After verifying that the box clears the diff mounting ears, I clamped some straight edges to the flanges of the battery box to make sure it was flush with the aft square tube. I then drilled the box to the aft square tube and drilled the cross bar to the angled square tubes.

After positioning the floor in place, I drilled a couple of holes at the forward corners to lock in the position, then marked and drilled the holes that clear the bolt heads holding the cross bar in place.

The bolt heads still stick up above the floor slightly, but all of this will be covered by carpet.

I reached up through the bottom of the battery box and marked the edges for trimming. After cutting out the hole, I test fit the floor in place.

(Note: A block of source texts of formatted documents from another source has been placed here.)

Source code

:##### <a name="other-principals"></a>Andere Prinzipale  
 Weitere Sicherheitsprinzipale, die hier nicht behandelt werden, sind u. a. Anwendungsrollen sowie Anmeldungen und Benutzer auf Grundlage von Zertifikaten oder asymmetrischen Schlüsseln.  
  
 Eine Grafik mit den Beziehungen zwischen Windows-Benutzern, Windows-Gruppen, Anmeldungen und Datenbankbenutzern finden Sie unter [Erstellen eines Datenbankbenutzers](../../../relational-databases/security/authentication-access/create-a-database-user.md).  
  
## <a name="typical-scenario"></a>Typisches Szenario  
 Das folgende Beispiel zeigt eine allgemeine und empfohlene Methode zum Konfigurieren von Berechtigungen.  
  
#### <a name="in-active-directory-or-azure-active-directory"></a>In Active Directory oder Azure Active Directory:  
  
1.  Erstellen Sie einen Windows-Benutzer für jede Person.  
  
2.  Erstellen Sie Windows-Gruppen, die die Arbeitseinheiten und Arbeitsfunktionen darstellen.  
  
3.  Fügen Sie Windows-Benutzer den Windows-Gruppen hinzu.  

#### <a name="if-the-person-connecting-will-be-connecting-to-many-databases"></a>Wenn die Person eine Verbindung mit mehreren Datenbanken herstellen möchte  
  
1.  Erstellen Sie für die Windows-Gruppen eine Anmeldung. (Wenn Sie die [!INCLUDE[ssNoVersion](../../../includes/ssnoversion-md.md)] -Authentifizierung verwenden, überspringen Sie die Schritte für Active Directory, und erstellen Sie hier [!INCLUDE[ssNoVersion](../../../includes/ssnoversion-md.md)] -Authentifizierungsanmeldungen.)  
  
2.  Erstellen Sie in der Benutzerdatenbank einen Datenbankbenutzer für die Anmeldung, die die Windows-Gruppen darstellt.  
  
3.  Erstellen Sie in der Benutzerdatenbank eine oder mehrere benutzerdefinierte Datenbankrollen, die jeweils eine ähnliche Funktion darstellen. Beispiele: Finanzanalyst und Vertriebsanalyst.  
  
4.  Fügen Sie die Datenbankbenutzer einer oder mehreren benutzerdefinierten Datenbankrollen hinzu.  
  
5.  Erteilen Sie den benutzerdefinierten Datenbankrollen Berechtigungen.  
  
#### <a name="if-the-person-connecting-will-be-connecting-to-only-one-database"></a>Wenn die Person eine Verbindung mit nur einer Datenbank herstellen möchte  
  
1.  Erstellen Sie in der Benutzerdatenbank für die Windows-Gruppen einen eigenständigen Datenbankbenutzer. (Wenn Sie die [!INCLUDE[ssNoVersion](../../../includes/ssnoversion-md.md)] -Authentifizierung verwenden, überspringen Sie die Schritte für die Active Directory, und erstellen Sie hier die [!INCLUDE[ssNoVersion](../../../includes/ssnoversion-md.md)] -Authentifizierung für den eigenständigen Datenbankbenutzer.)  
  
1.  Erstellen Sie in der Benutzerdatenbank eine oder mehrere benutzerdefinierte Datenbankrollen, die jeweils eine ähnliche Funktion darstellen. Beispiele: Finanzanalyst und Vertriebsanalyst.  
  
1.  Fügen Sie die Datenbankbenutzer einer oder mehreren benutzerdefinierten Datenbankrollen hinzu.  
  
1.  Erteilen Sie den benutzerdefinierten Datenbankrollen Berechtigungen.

The hole will be covered by a plate that is also held down with button head screws. I briefly considered making these use flush head screws, but I don’t think the extra effort is worth it.

Finished Steering Linkage

I cut the tie rods so that I could thread on the bump-steer linkage. Despite the steering rack being centered, I needed to cut off 1/2″ on the right and about 1 1/4″ on the left. This lets me thread the bump-steer linkage on fully and have a bit more toe-in than you’d ever want.

The bump steer kit from Fortes Parts has a tapered shim that fits around the bolt and fits up into the taper in the steering arm, but it doesn’t look like it fits all the way in. I don’t think this is a problem, but I want to run this by Mike Forte just to be sure.

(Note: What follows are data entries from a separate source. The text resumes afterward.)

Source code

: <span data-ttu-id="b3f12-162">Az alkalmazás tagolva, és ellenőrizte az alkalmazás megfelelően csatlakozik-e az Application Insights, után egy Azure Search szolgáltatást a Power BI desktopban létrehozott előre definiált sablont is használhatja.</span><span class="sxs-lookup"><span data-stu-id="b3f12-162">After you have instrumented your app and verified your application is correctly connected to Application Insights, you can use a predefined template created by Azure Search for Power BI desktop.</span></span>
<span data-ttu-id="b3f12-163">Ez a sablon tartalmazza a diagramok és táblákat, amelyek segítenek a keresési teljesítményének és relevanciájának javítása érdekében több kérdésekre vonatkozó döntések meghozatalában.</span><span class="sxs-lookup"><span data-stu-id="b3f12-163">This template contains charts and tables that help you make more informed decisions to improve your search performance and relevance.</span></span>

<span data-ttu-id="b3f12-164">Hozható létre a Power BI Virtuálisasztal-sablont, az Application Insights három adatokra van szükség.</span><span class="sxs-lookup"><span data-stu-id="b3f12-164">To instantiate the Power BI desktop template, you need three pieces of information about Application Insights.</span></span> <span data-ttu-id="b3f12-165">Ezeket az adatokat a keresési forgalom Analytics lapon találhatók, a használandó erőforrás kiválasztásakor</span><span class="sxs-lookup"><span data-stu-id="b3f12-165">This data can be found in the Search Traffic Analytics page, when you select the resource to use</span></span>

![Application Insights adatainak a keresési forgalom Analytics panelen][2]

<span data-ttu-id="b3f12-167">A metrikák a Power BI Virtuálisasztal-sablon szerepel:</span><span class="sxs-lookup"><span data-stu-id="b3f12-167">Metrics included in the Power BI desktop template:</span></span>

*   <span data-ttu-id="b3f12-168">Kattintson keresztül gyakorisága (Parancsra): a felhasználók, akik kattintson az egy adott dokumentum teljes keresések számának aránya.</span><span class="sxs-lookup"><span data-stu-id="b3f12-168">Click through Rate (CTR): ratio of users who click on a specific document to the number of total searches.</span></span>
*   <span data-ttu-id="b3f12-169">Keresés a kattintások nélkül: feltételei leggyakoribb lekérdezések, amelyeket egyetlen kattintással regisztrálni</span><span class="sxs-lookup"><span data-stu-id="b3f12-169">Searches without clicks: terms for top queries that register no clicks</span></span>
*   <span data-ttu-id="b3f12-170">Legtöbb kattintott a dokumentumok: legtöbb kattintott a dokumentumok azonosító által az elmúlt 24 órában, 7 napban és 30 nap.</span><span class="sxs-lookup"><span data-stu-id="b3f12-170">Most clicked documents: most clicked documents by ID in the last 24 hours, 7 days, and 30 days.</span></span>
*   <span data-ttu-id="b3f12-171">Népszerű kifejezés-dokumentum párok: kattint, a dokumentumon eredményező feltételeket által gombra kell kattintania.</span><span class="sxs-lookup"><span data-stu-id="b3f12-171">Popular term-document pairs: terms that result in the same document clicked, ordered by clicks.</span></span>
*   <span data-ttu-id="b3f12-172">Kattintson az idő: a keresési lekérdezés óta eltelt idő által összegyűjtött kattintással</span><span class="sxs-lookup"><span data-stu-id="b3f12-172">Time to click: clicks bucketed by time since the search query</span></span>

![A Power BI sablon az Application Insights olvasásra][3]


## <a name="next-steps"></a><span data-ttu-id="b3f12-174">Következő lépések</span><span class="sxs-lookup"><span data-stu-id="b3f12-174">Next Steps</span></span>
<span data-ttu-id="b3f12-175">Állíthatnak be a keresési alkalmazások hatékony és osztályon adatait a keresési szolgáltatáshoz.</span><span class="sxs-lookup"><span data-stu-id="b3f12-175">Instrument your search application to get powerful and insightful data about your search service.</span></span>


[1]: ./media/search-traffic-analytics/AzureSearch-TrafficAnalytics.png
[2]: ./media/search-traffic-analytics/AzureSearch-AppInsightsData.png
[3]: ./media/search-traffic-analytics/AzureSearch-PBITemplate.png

With the linkage complete, I pulled the boots back in place and zip-tied them in place.

Installed New Driveshaft

I received the new shorter driveshaft from FFR today. This one is 3/4″ shorter than the old one, so it should fit fine.

I had to loosen the engine mount bolds and remove the lower transmission mounting bolts in order to shift the transmission to the left enough to slide the slip yoke over the transmission output shaft. I then slid the aft flange in place and installed the bolts. Given the mechanical advantage of the diff, I couldn’t hold the rear wheel in place firmly enough to torque these bolts, so I put the transmission in gear to prevent the driveshaft from rotating.

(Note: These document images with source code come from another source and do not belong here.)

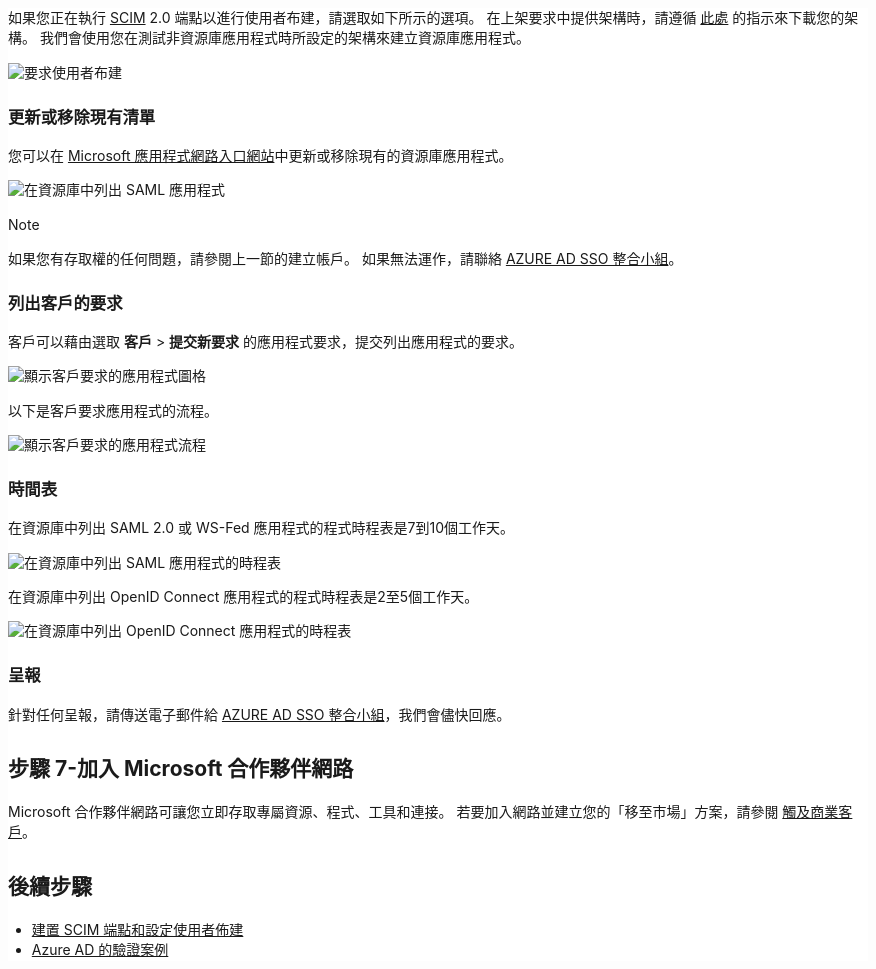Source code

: 如果您正在執行 [SCIM](../app-provisioning/use-scim-to-provision-users-and-groups.md) 2.0 端點以進行使用者布建，請選取如下所示的選項。 在上架要求中提供架構時，請遵循 [此處](https://docs.microsoft.com/azure/active-directory/app-provisioning/export-import-provisioning-configuration) 的指示來下載您的架構。 我們會使用您在測試非資源庫應用程式時所設定的架構來建立資源庫應用程式。 

   ![要求使用者布建](./media/howto-app-gallery-listing/user-provisioning.png)

### <a name="update-or-remove-an-existing-listing"></a>更新或移除現有清單

您可以在 [Microsoft 應用程式網路入口網站](https://microsoft.sharepoint.com/teams/apponboarding/Apps)中更新或移除現有的資源庫應用程式。

![在資源庫中列出 SAML 應用程式](./media/howto-app-gallery-listing/updateorremove.png)

> [!NOTE]
> 如果您有存取權的任何問題，請參閱上一節的建立帳戶。 如果無法運作，請聯絡 [AZURE AD SSO 整合小組](<mailto:SaaSApplicationIntegrations@service.microsoft.com>)。

### <a name="list-requests-by-customers"></a>列出客戶的要求

客戶可以藉由選取 **客戶**  >  **提交新要求** 的應用程式要求，提交列出應用程式的要求。

![顯示客戶要求的應用程式圖格](./media/howto-app-gallery-listing/customer-submit-request.png)

以下是客戶要求應用程式的流程。

![顯示客戶要求的應用程式流程](./media/howto-app-gallery-listing/customer-request-2.png)


### <a name="timelines"></a>時間表

在資源庫中列出 SAML 2.0 或 WS-Fed 應用程式的程式時程表是7到10個工作天。

![在資源庫中列出 SAML 應用程式的時程表](./media/howto-app-gallery-listing/timeline.png)

在資源庫中列出 OpenID Connect 應用程式的程式時程表是2至5個工作天。

![在資源庫中列出 OpenID Connect 應用程式的時程表](./media/howto-app-gallery-listing/timeline2.png)

### <a name="escalations"></a>呈報

針對任何呈報，請傳送電子郵件給 [AZURE AD SSO 整合小組](mailto:SaaSApplicationIntegrations@service.microsoft.com)，我們會儘快回應。


## <a name="step-7---join-the-microsoft-partner-network"></a>步驟 7-加入 Microsoft 合作夥伴網路
Microsoft 合作夥伴網路可讓您立即存取專屬資源、程式、工具和連接。 若要加入網路並建立您的「移至市場」方案，請參閱 [觸及商業客戶](https://partner.microsoft.com/explore/commercial#gtm)。


## <a name="next-steps"></a>後續步驟
* [建置 SCIM 端點和設定使用者佈建](../app-provisioning/use-scim-to-provision-users-and-groups.md)
* [Azure AD 的驗證案例](authentication-flows-app-scenarios.md)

The driveshaft is just short enough that the seal rubs on the slip joint instead of the face of the u-joint.

Initial Idle Adjustment

I turned the idle adjustment screw in a half turn and fired up the engine. It was still idling fairly low, so I continued turning it in until it was idling around 1500 rpm and let it warm up. After it was warm, I started turning the idle down until the Idle Air Control (IAC) was between 3-10. Unfortunately, I blew the lower radiator hose out of the rubber tubing connecting it to the radiator and dumped the coolant. I really dislike the corrugated hose from FFR; I’m going to replace it with some rigid tubing from Breeze Automotive.

Finished Reassembling Engine

I finished reassembling the engine and then did an oil change, refilled the coolant system and installed new spark plugs. Jenn did the honors and the engine fired up immediately. The idle still isn’t set right, so you needed to hold the throttle open slightly to keep it running. It was getting late, so we shut it off for the night.

Started Engine Reassembly

Jenn and I started the engine reassembly tonight. We started by thoroughly cleaning the heads and deck and then torquing them down. After reinstalling the pushrods, and rocker arms, I installed the intake manifold gaskets with some gasket sealant to hold it in place while installing the intake manifold.

After applying some RTV to the china walls, I installed the intake manifold, throttle body, water neck and rocker arm covers. We should be able to fire up the engine this weekend.

Prepped Cylinder Heads

My dad dropped off the cylinder heads today. Fortunately, resurfacing them did remove most of the damage. I removed the valves and cleaned up some more to make sure there were no protruding bits of metal.

I also inspected the valve seats carefully to make sure there was no damage. Fortunately, they were spotless.

I cleaned up the valves and inspected them as well. The mating surfaces looked perfect, so I reinstalled the valves in the head.

Finally, I cleaned all the RTV off the heads and then trimmed the new head gaskets to match the old ones.